Although several things happened over the last few weeks that I’ve wanted to blog on, those that stick out the most are the ones I’m going to gripe about. Namely, the behavior of so-called “Christians” – the one who works for Windstream Publishing, the one who’s been trying to kill his wife, and the ones who apparently don’t have jobs.
A note: I am Christian. And I am Catholic. And although, having been raised Protestant, I have more than a little “God helps those who helps themselves” influence wired into my brain, I also believe that it’s a sign of weak faith for people to take matters into their own hands, try to control a situation’s outcome or even other people. Whatever happened to prayer?
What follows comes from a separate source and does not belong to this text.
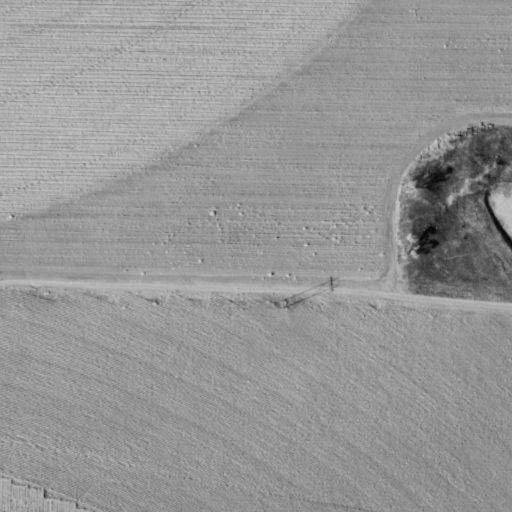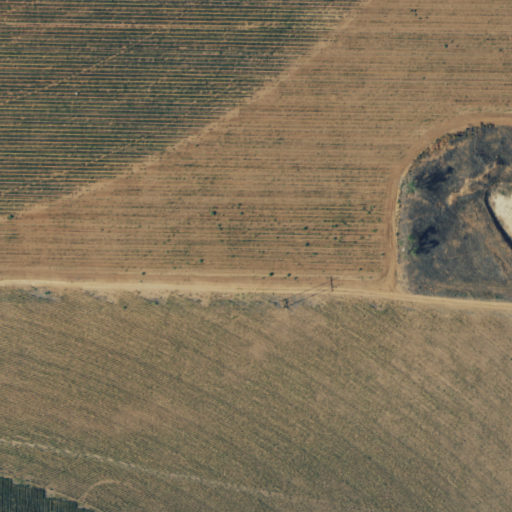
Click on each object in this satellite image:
road: (256, 302)
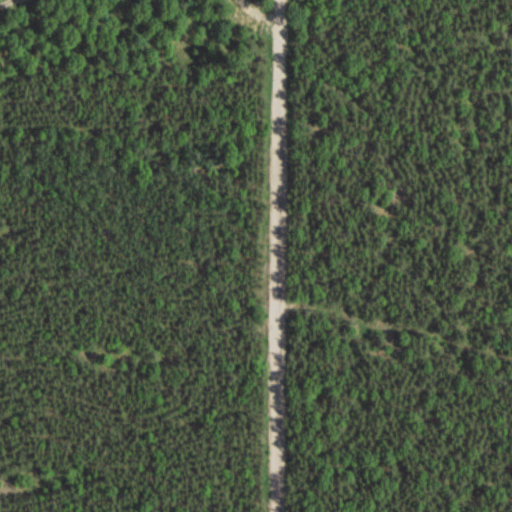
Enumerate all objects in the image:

That people stand outside Terri Schiavo’s hospice, praying for her, is encouraging and positive. It’s the people who deride and threaten and hate that scare me, because they seek to divide rather than unite. In the same way that people who blow up abortion clinics make all pro-lifers look bad, and that priests who abused children undermined everything the good priests did for their communities and their Church, these “Christians” make it easier for non-Christians to hate us. Then what? We could all go around beating our breasts about persecution? Oh, wait – don’t those people already cry persecution when things don’t go their way – prayer is removed from schools, or a menorah is erected beside a Nativity scene?
Non-Christians believe Christians are intolerant because a tiny minority is allowed to speak and act for all of us, to perpetuate myths about our beliefs. Unfortunately, the media love controversy, and with more of them focusing on religion than they did prior to the election, they will go where the ratings lie – to the protestors.
Which leaves Christians with one of the hardest challenges of all: turn the other cheek. Not to promote a groundswell of “proving” to the media and to everyone else how good we are; but to take what is evil in the world and make something good of it. One of the greatest examples of this kind of courage was the Ten Boom family, who humbled themselves for Christ’s sake. Surprisingly, often love really is enough.